Wednesday, January 21, 2009

Just ... Hard

The past few days have been exhausting, frustrating and emotionally draining. It seems like something snapped in Timmy and all of the sudden he is super fussy and in pain. He hasn't been a perfect sleeper or a completely calm, content baby at any point, but Monday night he basically didn't sleep. Last night, he slept a little more thanks to my mom holding him almost the whole time, but even that was punctuated by intense crying/screaming. Even with how tired he must be, he doesn't really sleep during the day too well either.
Maybe it is colic. It's definitely some sort of gas/tummy problem. Possibly reflux? He doesn't spit up much at all, but I've read that some babies with acid reflux actually just keep re-swallowing what comes up, which makes it worse. We started Mylicon drops yesterday, but so far I don't really see an improvement. We might try gripe water soon. Every time I have a theory of what is causing it, I read about something else it could be. He has been taking Polyvisol (vitamins) for about a week, and supposedly those can constipate babies, so I just decided that we would take a few days off to see if that relieves some pain. I decided to cut out as much dairy from my diet as I can to see if maybe he's reacting to something in the milk. I think tonight I will elevate the crib mattress a little bit.

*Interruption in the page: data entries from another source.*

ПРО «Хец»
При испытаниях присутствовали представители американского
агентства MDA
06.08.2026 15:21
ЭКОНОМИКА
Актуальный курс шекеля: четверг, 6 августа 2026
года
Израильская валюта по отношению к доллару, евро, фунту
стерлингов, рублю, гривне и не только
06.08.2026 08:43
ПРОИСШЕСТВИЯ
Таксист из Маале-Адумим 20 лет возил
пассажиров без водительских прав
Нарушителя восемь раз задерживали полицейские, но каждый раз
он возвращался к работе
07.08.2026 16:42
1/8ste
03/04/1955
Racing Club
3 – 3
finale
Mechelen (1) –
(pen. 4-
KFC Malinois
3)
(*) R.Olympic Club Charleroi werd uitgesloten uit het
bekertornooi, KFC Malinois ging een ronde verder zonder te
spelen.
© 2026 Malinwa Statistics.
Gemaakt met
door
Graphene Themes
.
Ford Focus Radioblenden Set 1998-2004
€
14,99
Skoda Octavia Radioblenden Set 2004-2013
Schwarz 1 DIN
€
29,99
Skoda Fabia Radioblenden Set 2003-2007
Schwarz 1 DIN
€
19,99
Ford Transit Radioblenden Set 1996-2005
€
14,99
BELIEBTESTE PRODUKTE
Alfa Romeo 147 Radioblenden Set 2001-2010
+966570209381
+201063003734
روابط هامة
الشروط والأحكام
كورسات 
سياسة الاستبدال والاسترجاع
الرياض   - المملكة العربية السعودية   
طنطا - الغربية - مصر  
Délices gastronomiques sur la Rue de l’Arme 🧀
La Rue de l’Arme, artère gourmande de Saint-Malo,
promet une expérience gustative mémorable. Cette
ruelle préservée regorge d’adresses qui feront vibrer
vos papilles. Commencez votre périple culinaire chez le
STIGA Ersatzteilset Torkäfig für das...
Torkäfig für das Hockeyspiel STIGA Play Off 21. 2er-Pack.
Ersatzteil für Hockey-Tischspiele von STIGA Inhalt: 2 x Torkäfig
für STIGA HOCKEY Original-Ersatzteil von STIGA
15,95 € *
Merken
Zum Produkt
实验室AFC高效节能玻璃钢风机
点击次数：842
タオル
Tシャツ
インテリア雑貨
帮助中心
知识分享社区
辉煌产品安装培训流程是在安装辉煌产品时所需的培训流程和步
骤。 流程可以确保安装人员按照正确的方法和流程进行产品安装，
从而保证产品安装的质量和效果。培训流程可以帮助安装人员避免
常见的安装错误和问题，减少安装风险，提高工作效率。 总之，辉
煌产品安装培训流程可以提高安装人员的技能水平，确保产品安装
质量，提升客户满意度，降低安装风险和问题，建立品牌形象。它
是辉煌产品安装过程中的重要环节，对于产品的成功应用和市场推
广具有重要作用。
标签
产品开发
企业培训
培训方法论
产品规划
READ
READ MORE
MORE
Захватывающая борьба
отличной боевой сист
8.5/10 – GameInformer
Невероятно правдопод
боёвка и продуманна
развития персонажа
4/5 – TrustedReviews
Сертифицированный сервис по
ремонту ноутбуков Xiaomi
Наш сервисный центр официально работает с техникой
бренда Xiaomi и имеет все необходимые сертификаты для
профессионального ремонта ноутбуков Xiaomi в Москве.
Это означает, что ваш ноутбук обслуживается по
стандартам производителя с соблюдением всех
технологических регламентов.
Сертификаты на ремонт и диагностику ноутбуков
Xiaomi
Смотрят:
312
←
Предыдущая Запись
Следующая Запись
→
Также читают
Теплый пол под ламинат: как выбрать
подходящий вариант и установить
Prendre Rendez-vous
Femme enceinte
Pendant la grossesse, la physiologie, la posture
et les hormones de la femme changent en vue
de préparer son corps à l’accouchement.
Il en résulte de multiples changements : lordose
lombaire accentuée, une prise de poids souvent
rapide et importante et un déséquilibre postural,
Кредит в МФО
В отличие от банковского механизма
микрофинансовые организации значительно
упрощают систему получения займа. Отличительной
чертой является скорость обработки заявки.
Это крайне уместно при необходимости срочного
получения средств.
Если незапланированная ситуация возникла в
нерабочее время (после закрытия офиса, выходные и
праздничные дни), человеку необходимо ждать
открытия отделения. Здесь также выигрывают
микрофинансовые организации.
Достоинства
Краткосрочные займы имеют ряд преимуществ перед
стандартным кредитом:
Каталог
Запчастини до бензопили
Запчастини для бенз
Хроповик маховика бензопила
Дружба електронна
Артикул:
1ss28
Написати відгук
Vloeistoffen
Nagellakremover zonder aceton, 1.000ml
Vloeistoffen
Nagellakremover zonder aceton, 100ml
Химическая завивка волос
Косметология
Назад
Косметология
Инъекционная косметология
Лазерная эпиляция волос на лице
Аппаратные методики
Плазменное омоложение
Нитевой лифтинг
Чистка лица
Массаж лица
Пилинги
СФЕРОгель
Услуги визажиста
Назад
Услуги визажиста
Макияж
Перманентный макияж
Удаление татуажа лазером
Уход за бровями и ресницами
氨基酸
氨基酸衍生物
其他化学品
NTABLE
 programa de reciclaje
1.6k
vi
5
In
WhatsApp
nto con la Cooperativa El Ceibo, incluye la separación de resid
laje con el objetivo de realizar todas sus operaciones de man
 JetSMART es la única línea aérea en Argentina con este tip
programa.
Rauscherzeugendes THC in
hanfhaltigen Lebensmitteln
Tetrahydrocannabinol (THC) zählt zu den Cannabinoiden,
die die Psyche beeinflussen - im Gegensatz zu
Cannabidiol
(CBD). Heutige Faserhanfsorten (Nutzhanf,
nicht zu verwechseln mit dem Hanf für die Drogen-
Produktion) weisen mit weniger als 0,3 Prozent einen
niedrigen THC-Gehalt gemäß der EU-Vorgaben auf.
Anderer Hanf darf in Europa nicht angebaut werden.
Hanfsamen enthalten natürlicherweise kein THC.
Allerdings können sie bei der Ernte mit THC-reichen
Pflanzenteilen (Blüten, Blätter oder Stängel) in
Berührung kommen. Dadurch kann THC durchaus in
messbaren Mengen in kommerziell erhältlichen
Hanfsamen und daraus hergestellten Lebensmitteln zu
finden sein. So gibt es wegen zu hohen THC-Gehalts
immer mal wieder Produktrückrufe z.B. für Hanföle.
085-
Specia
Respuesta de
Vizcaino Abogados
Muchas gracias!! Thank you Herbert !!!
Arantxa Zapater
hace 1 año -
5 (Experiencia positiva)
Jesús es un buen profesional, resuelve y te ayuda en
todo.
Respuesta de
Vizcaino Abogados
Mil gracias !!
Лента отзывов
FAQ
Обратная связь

The only thing worse than sleeping less than 3 hours in a day is listening to your baby cry and not be able to calm him down and make him feel better.
It's hard to tell whether I'm viewing this objectively. It seems to me like 50% of his awake time he is fussy and in pain. He hasn't been going down easily to sleep unless we're holding him, and even that's not a guarantee. He's napping on my chest right now, and every once in a while he'll let out a short shriek and then fall back asleep. I feel anxious constantly, worrying about whether he's ok, whether he'll sleep and what will make him feel better. He is still eating regularly. I called the pediatrician yesterday and he suggested the mylicon and gripe water, but I'm not sure at what point I should take Timmy in to make sure nothing else is wrong.

3 comments:

CP said...

Im sorry things are rough now- it must be so hard to deal with school while this is going on- I cant even imagine. Maybe you should bring him to the dr just so the dr can tell you you have been doing everything right- and if there happens to be a problem then you'd hopefully find out too. being crabby at imes is normal- I remember times Jacob would cry for three hours at a time and refuse to even eat but then he'd calm down. but if timmy is crying for much longer than that i would just let the dr look at him...

good luck- just believe it gets better!

LL said...

God I remember that... feeling badly for myself, feeling worse for him, and not knowing how to make it better. Everyone says "when you're a mom, you know what's wrong with your child" but that isn't really true, especially not in the beginning. I look back and wish desperately that we had taken Landon in sooner to be diagnosed with reflux (he never spit up either) because those medications did help him, as did gripe water to some extent, and hypo-allergenic formula to an even greater one (he had tummy/gas pains and reflux).

If it helps- if Timmy is pulling up his legs after eating, it's more likely to be gas, and if he's arching his back and pulling away partway through a feeding, it's more likely to be reflux. It could very well be both. Colic is generally at the same time of day, every day, usually in the evenings.

You're right, it is hard. It gets easier as they get older and you know them better, for now, trust your instinct and don't be afraid to take him to the pediatrician even if you're only sent home with a diagnosis of colic or fussiness. I never wanted to be that new mother who thinks her baby has everything she googles, but it turns out, I did have that baby and I wish I'd taken him in sooner.

KG said...

Hang in there. Really, it DOES get easier. Just keep going.